The overall result is a more compact and reliable unit that may be reproduced exactly every time during manufacture." As the flowpaths are sealed in diffusion-bonded blocks that are clamped together, reliability is superior to designs that rely on discrete components connected by plastic tubing.
Additionally, by making the passageways very fine, smaller test samples may be taken to minimise the use of expensive reagents.
The other major benefit of diffusion bonding is that there is no adhesive between layers to corrupt the sample.
Owing to its chemical inertness, acrylic is generally chosen for applications like the Hisant project.
The instrument, still at its prototype stage, shows good correlation with results obtained in laboratories.
Key to its performance is the efficiency of the ultrasonic filter at the front end, the best reported clearance (separation efficiency) being 10,000-fold based on a suspension of yeast cells.

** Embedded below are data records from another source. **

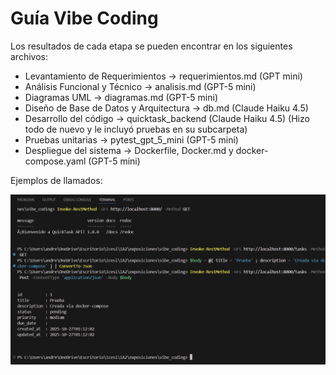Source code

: # Guía Vibe Coding

Los resultados de cada etapa se pueden encontrar en los siguientes archivos:

* Levantamiento de Requerimientos -> requerimientos.md (GPT mini)
* Análisis Funcional y Técnico -> analisis.md (GPT-5 mini)
* Diagramas UML -> diagramas.md (GPT-5 mini)
* Diseño de Base de Datos y Arquitectura -> db.md (Claude Haiku 4.5)
* Desarrollo del código -> quicktask_backend (Claude Haiku 4.5) (Hizo todo de nuevo y le incluyó pruebas en su subcarpeta)
* Pruebas unitarias -> pytest_gpt_5_mini (GPT-5 mini)
* Despliegue del sistema -> Dockerfile, Docker.md y docker-compose.yaml (GPT-5 mini)

Ejemplos de llamados:

![alt text](image-2.png)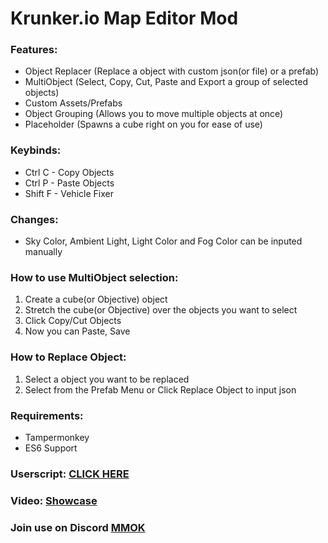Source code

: # Krunker.io Map Editor Mod

### Features:
- Object Replacer (Replace a object with custom json(or file) or a prefab)
- MultiObject (Select, Copy, Cut, Paste and Export a group of selected objects)
- Custom Assets/Prefabs
- Object Grouping (Allows you to move multiple objects at once)
- Placeholder (Spawns a cube right on you for ease of use)

### Keybinds:
- Ctrl C - Copy Objects
- Ctrl P - Paste Objects
- Shift F - Vehicle Fixer

### Changes:
- Sky Color, Ambient Light, Light Color and Fog Color can be inputed manually

### How to use MultiObject selection:
1. Create a cube(or Objective) object
2. Stretch the cube(or Objective) over the objects you want to select
3. Click Copy/Cut Objects
4. Now you can Paste, Save

### How to Replace Object:
1. Select a object you want to be replaced
2. Select from the Prefab Menu or Click Replace Object to input json

### Requirements:
- Tampermonkey
- ES6 Support
### Userscript: [CLICK HERE](https://raw.githubusercontent.com/Tehchy/Krunker.io-Map-Editor-Mod/master/userscript.user.js)
### Video: [Showcase](https://youtu.be/mNtAKJ6g1MA)


### Join use on Discord [MMOK](https://discord.gg/ybkUe5)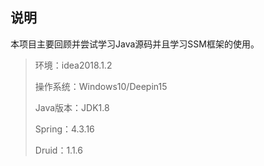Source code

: ## 说明
本项目主要回顾并尝试学习Java源码并且学习SSM框架的使用。

> 环境：idea2018.1.2
>
> 操作系统：Windows10/Deepin15
>
> Java版本：JDK1.8
>
> Spring：4.3.16
>
> Druid：1.1.6
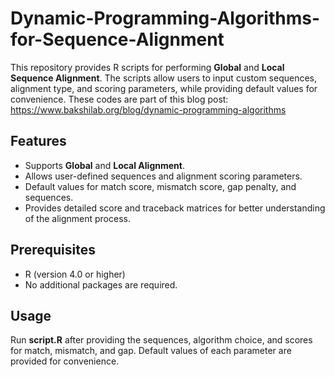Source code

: # Dynamic-Programming-Algorithms-for-Sequence-Alignment
This repository provides R scripts for performing **Global** and **Local Sequence Alignment**. The scripts allow users to input custom sequences, alignment type, and scoring parameters, while providing default values for convenience. These codes are part of this blog post: https://www.bakshilab.org/blog/dynamic-programming-algorithms

## Features
- Supports **Global** and **Local Alignment**.
- Allows user-defined sequences and alignment scoring parameters.
- Default values for match score, mismatch score, gap penalty, and sequences.
- Provides detailed score and traceback matrices for better understanding of the alignment process.

## Prerequisites
- R (version 4.0 or higher)
- No additional packages are required.

## Usage
Run **script.R** after providing the sequences, algorithm choice, and scores for match, mismatch, and gap. Default values of each parameter are provided for convenience.
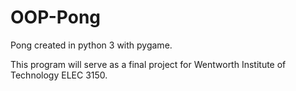 # OOP-Pong
Pong created in python 3 with pygame.

This program will serve as a final project for Wentworth Institute of Technology ELEC 3150.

Successful clarifications have been made of water and sewage samples; and for the clinical device, 99.98 clearance was achieved with whole blood without significant potassium leakage from the red cells, leaving about 30% by volume of clear plasma for sampling.
In view of these successes, commercial prospects are high as the market for the products in their respective sectors is enormous.
In 1998 there were over two million official water quality determinations in the UK, the majority carried out in analytical laboratories. Europe-wide, Frost and Sullivan in January 2000 reported the water pollution monitoring instrument market as £198 million, rising to £277 million by 2005.
In clinical care, the diabetes market alone accounts for 1.25 million adults in the UK suffering from non-insulin dependent diabetes, with a further 350,000 known dependents.
On-line analysis of fermentation broths in pharmaceutical processes provides another significant marketing opportunity.